"o resto é mar. é tudo o que eu não sei contar..."

15 outubro 2010

revivo, através da fotografia, aquela tarde azul numa praça desconhecida. o céu fazia de sua camisa uma rápida extensão de tons e de calor. lembro seu olhar para o nada, cristalizado no close de perfil que apreendi, sem saber que seria a única imagem que me restaria depois de tanto tempo.
depois de tanto tempo, já queimei cartas, fotografias, memórias de perfumes e noites em que alternávamos frio e calor. mas o close no seu perfil evidenciava o infinito do seu olhar: foi o que ficou. a única memória que permaneceu foi aquilo que eu não soube entender, mistério indevassável.
tentava preencher lacunas de sentimentos e pensamentos. tentava interpretar cada jovem ruga que percebia ou inventava no seu rosto. tentava manipular no computador a imagem diversas vezes aproximada para achar um brilho no olhar, um reflexo na pupila castanha e cristalina que me revelasse você. que desnudasse algo.

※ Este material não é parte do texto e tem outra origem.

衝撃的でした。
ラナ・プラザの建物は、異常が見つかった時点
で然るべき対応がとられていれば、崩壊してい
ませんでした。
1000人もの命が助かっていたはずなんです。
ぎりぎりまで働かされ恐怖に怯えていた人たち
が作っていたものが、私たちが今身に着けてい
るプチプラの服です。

depois de tanto tempo tentando achar razão para aquele olhar perdido, resolvi inventar uma: eu. e minha máquina. você simplesmente posava para se deixar fotografar: era a única maneira de você se entregar a mim, de eu ter você. era o único momento em que a plenitude da entrega acontecia. você, esfinge. você, reticente. você, distante, longe de mim sempre, mesmo em fotografia. você, mesmo ao entregar-se, esquiva-se. você, mesmo ao dizer que ama, assinala o tempo, destruidor de todas as coisas.
é assim que aquela fotografia permanece e me faz refém de algo que só entendo ao reinventá-lo. algo que me faz imaginar possibilidades várias, nunca concretizadas. possibilidades que, contudo, me salvam do desejo no qual imergi naquela tarde azul.